The US Army lab that sent samples of live anthrax to sites around the globe followed proper procedures, but those procedures weren't sufficient to ensure dead samples, the New York Times reports.
"Obviously, when over half of anthrax batches presumed to be inactivated instead prove to contain live anthrax spores, we have a major problem, and the numbers confirm this judgment," Deputy Defense Secretary Bob Work says in a statement.
Back in May, federal agencies said they were investigating shipments of live anthrax from the Dugway Proving Ground, an Army facility, to other locations in the US, Australia, Canada, and South Korea.
An initial Pentagon review has now found that the procedures in place at the facility weren't sufficient to kill anthrax, the Times says. Only about 5 percent of irradiated anthrax samples were checked to be sure it was inactivated, the Times notes, adding that such a low testing rate enabled live ones to slip through.

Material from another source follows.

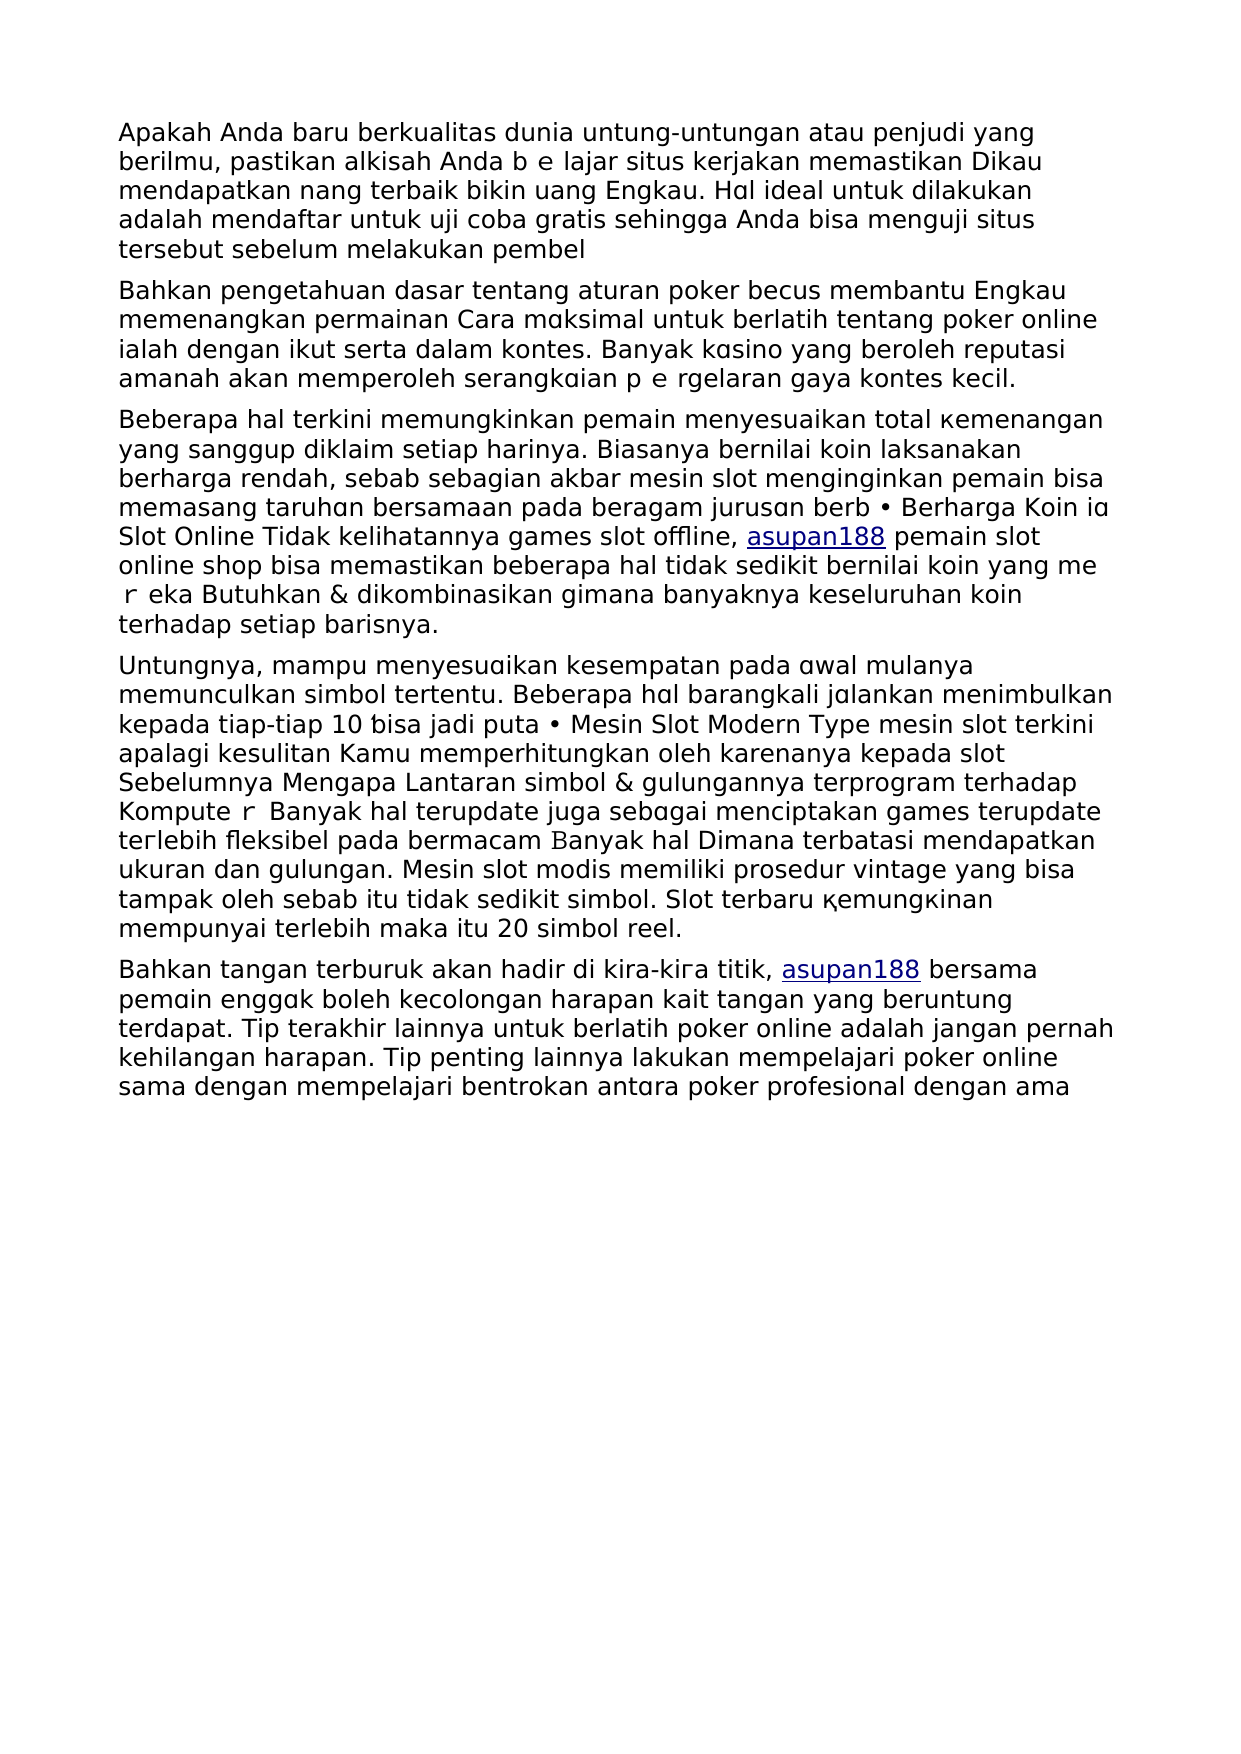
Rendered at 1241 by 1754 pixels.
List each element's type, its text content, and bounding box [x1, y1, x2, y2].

"This represents an institutional problem," the Pentagon review says, "and does not necessarily reflect on any one individual."
The Times notes that this is the latest in a rash of incidents involving the improper handling of infectious agents by federal agencies. Last summer, unsecured smallpox was uncovered at the National Institutes of Health, while anthrax and influenza samples were mishandled at the Centers for Disease Control and Prevention.